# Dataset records
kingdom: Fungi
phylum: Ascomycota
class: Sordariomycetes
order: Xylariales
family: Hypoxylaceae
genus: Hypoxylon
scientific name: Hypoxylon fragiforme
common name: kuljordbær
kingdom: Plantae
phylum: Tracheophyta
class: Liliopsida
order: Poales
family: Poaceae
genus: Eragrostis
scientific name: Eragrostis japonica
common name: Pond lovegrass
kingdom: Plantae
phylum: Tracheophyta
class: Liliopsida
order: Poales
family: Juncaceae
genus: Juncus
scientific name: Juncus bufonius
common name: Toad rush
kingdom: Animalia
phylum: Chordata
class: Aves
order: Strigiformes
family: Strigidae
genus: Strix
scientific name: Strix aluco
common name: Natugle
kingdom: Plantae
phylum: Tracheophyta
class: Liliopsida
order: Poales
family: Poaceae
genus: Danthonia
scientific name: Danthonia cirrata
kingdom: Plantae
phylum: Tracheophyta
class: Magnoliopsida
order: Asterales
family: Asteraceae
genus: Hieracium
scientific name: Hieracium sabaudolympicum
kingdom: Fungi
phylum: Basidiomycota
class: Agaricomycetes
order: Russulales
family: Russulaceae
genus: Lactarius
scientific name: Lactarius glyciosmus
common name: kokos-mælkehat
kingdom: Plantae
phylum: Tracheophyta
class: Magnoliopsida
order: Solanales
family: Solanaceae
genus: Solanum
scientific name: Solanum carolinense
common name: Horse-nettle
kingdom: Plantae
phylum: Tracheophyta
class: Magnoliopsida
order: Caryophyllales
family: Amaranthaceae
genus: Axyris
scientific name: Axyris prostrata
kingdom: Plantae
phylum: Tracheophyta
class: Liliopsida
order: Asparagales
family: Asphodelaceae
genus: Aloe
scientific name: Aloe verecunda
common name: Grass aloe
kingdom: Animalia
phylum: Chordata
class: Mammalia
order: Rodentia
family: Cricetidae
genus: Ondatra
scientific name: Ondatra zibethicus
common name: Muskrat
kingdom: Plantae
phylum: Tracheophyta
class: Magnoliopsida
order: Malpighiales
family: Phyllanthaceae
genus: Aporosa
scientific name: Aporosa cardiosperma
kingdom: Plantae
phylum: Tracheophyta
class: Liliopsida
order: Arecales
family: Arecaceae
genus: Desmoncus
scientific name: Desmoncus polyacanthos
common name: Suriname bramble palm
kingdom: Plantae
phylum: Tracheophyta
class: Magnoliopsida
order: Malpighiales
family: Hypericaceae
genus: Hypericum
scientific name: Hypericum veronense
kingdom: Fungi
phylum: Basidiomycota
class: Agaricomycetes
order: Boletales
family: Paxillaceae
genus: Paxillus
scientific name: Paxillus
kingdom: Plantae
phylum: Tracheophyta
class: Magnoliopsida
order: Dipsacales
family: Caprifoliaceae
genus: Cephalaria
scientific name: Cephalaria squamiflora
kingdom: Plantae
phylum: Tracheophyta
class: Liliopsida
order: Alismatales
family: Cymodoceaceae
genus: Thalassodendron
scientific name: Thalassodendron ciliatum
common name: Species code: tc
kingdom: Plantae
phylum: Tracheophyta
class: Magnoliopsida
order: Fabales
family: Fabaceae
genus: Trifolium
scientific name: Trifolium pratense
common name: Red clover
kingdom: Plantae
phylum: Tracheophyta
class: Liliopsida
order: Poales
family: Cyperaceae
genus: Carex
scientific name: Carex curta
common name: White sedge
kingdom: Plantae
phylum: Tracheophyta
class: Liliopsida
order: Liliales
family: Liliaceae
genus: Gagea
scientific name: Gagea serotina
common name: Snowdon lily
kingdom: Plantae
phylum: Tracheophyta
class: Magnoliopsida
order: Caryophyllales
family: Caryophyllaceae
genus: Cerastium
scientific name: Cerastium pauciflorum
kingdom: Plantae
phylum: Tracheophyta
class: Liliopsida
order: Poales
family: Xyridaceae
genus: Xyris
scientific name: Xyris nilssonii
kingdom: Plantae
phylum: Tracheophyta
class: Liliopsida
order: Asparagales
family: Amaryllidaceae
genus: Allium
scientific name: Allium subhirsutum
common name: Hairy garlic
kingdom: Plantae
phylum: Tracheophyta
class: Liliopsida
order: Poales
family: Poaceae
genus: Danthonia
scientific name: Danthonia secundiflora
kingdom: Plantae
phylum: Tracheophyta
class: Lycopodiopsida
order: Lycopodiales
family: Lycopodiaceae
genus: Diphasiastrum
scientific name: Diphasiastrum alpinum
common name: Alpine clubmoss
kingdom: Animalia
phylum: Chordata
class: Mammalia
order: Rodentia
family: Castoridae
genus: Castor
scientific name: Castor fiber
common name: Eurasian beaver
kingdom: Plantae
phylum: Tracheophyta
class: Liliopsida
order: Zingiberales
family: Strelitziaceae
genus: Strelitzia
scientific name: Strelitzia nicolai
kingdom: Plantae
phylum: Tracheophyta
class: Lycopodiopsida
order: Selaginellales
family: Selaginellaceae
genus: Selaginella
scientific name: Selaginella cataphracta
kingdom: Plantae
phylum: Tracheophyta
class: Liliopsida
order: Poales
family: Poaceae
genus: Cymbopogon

# Task requirements
Please quote the data above word for word, starting at the line that contains "common name: Eurasian beaver" and stopping after the line that contains "family: Selaginellaceae".

# Result for this task
common name: Eurasian beaver
kingdom: Plantae
phylum: Tracheophyta
class: Liliopsida
order: Zingiberales
family: Strelitziaceae
genus: Strelitzia
scientific name: Strelitzia nicolai
kingdom: Plantae
phylum: Tracheophyta
class: Lycopodiopsida
order: Selaginellales
family: Selaginellaceae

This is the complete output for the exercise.